Re: Ryan, I don't think it's an issue causing by multiple connections - the problem is that running the SQLite commands above in a single connection causes issues. Reopening the database and running the second migration to add a column works.

Thanks to your suggestion for the alternate solution. I am aware of this solution and originally went with the above solution because it was explicitly documented (https://sqlite.org/lang_altertable.html) for my use case which was removing a not null constraint. If it is documented, merely saying it's possible without giving guarantees to its stability is horrible :( Either the documentation should avoid stating this as a solution or the documentation should clarify what the proper usage of it is IMO.

(8) By anonymous on 2020-07-01 11:59:41 in reply to 6 [link] [source]

In addition, it seems like I can't update the thread title, so I might create a new thread with an updated title and link to this one.

(9) By Richard Hipp (drh) on 2020-07-01 12:30:37 in reply to 1 [link] [source]

Why do you think this is a bug? What were you expecting it to do?

(10) By tom (younique) on 2020-07-01 12:32:10 in reply to 5 [link] [source]

The problem with the 12-step algorithm is an enormous complexity in practice. If you want to apply changes to a table definition, it is not enough to drop and recrate your own views (which you know about), but in fact all views.

This is because a user might have added his own view referring to the table to be changed. So one has to read all view declarations, memorize them, drop them, and recreate them later.

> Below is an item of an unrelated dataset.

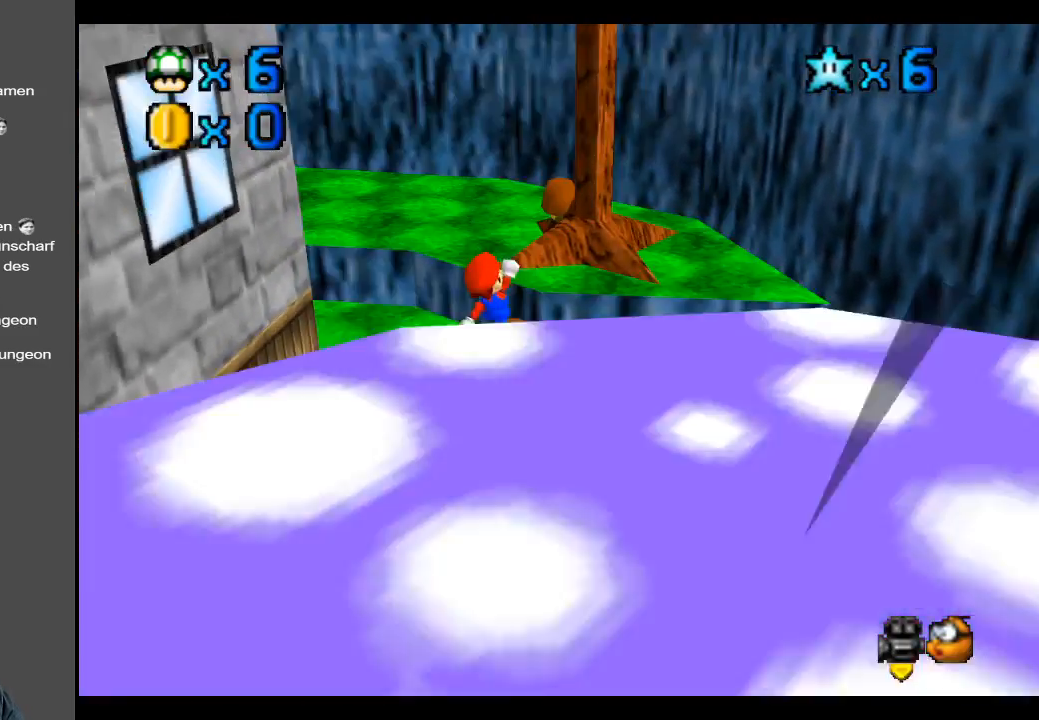
{"buttons": ["A"], "left_stick": "center", "right_stick": "center", "events": [[317, "left_stick", "center"], [400, "A", "down"]]}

But not enough, a view might have triggers in it, so again, one has to read all triggers (not only those you know about), memorize them, drop them, and recreate them later.

The 12-step ALTER-workaround is an extremely sophisticated and error-prone system. Instead of implementing it every time in every application, I really would love to see it finally being available in SQLite. Speed don't matter at all, but PLEASE, PLEASE, PLEASE provide full ALTER TABLE support 🙏

(11) By jchd (jchd18) on 2020-07-01 13:54:27 in reply to 9 [link] [source]

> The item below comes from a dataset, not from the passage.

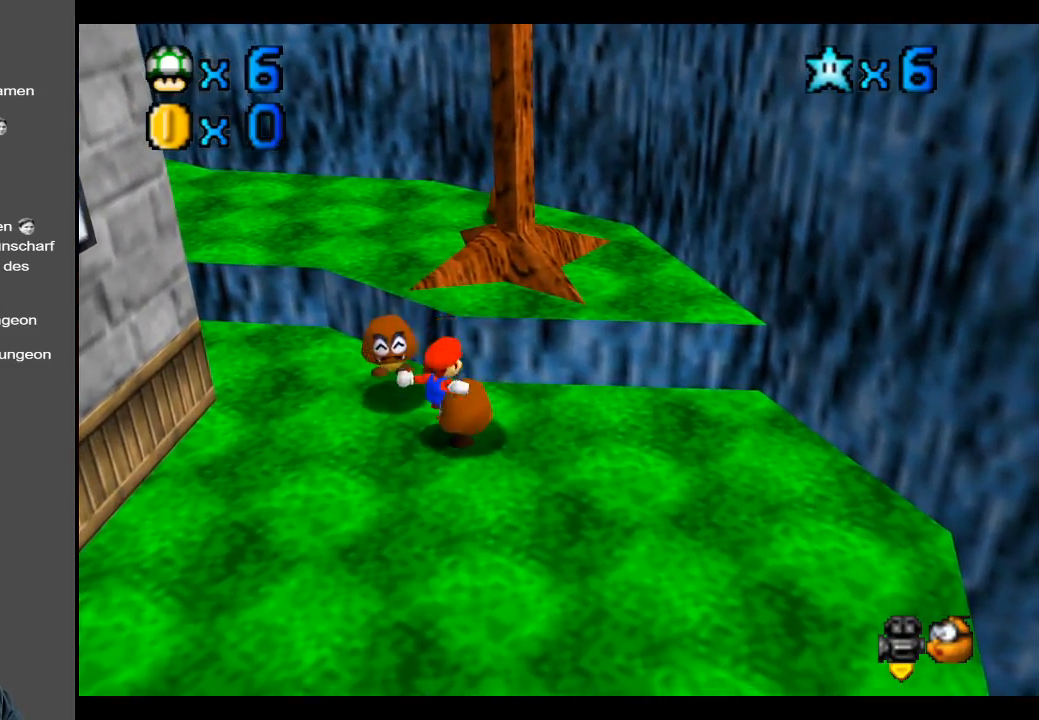
{"buttons": [], "left_stick": "up-left", "right_stick": "center", "events": [[183, "left_stick", "up-left"]]}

I'm afraid the 12-step procedure isn't even enough.

Step#3: SELECT type, sql FROM sqlite_master WHERE tbl_name='X'

That doesn't include triggers associated with other tables, where SQL statements involving table X can be present. I have several such use cases and I bet I'm far from alone.

(12) By Richard Hipp (drh) on 2020-07-01 14:34:38 in reply to 11 [link] [source]

So, are you saying this whole thread is a feature request, not a bug report?

(13.1) By Larry Brasfield (LarryBrasfield) on 2020-07-01 15:14:12 edited from 13.0 in reply to 12 [link] [source]

(Please forgive my intrusion into a subthread here.)

I see two different problems here, indicating one or more "bugs" as I believe we understand the term.

Bug1:

As the OP indicated in post 1, in a comment, the docs here, about 60% through section 5, state that the OP's procedure is appropriate for his task. Specifically, it says, "The following simpler procedure is appropriate for removing CHECK or FOREIGN KEY or NOT NULL constraints ...", which is precisely what he attempted to do. That attempt, which followed the 9 step procedure faithfully (I think), seemed to succeed. However, a later operation that should have succeeded, an add column via ALTER TABLE, resulted in a what appears to be a syntax error.

This is enough, IMO, to say that there is a discrepancy between what the docs say is appropriate and what will reliably leave the running DBMS in a state where it can operate in other ways as documented. It seems to be a bug for that reason.

Bug2:

The specific error that occurs at the end of the OP's repro steps is reported as a syntax error. But it is not. The syntax is fine, as evidenced by it being accepted after closing and reopening the DB or studying the railroad chart.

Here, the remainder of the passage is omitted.